Data from the National Statistics Board (INS) showed on Thursday January's trade gap stood at 576.4 million euros ($736.5 million).
Romania has gone from being the European Union's fastest-growing economy last year, attracting billions of euros in foreign investment, to one of its most vulnerable.
The vast trade gap, which reached 22.52 billion euros in 2008, puts Romania among the most at risk in central and eastern Europe in terms of financing.
But the shortfall has been adjusting for months as recession deepened around the world and analysts said the import-export gap would continue to narrow.
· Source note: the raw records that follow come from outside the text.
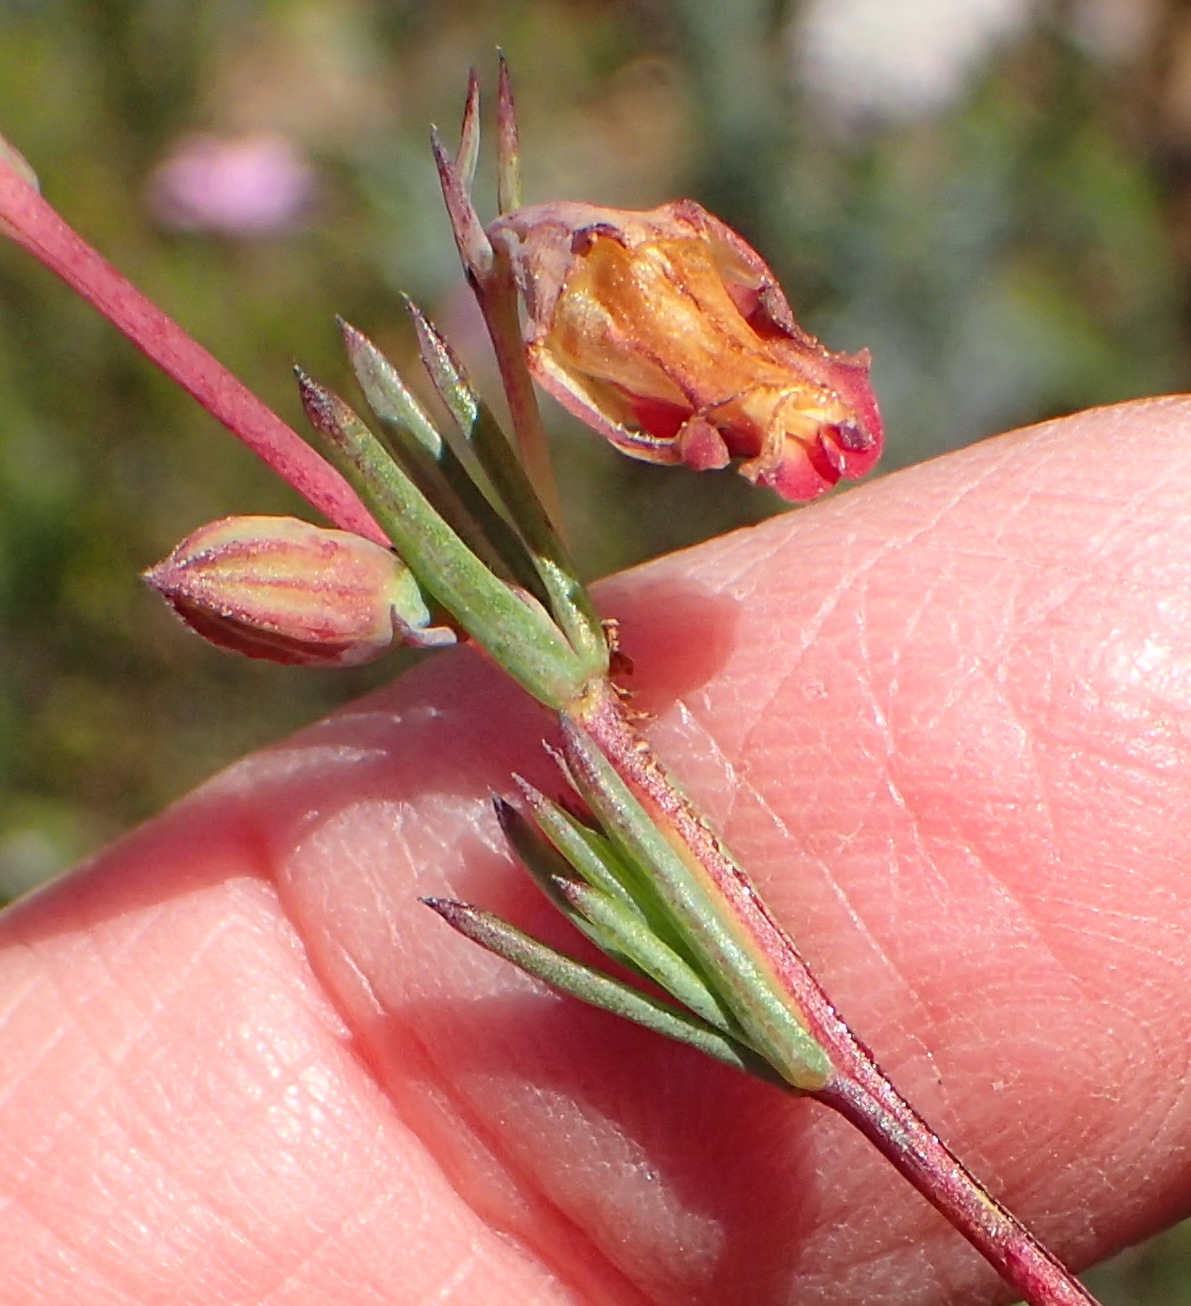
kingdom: Plantae
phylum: Tracheophyta
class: Magnoliopsida
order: Malvales
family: Malvaceae
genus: Hermannia
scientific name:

The INS said CIF (cost/insurance/freight) imports fell 37.4 percent year-on-year to 2.5 billion euros, while exports dropped 24.3 percent to 1.9 billion euros.
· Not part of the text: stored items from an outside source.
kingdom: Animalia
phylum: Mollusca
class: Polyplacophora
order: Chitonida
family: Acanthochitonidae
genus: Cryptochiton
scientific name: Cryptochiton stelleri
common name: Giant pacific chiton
Romania's leu showed little reaction after the data release, trading at 4.278 per euro at 0827 GMT.
Earlier this week, Romania became the third European Union member to ask the EU for an IMF-led bailout due to a dearth of foreign financing that has crippled growth, raised the risk of default and sparked public unrest across the bloc's eastern wing.
'The adjustment is ongoing and is triggered by the leu weakening and falling external and internal demand,' said Ionut Dumitru, head of research at Raiffeisen Bank in Bucharest.
'I see no reason why the perception on Romania should not improve, as the adjustment happens and financing problems are on their way to being solved through the aid package.'
An International Monetary Fund team arrived in Bucharest on Wednesday for a two week assessment and possible loan talks, having also taken the leading role over the EU in rescue packages for Hungary and Latvia.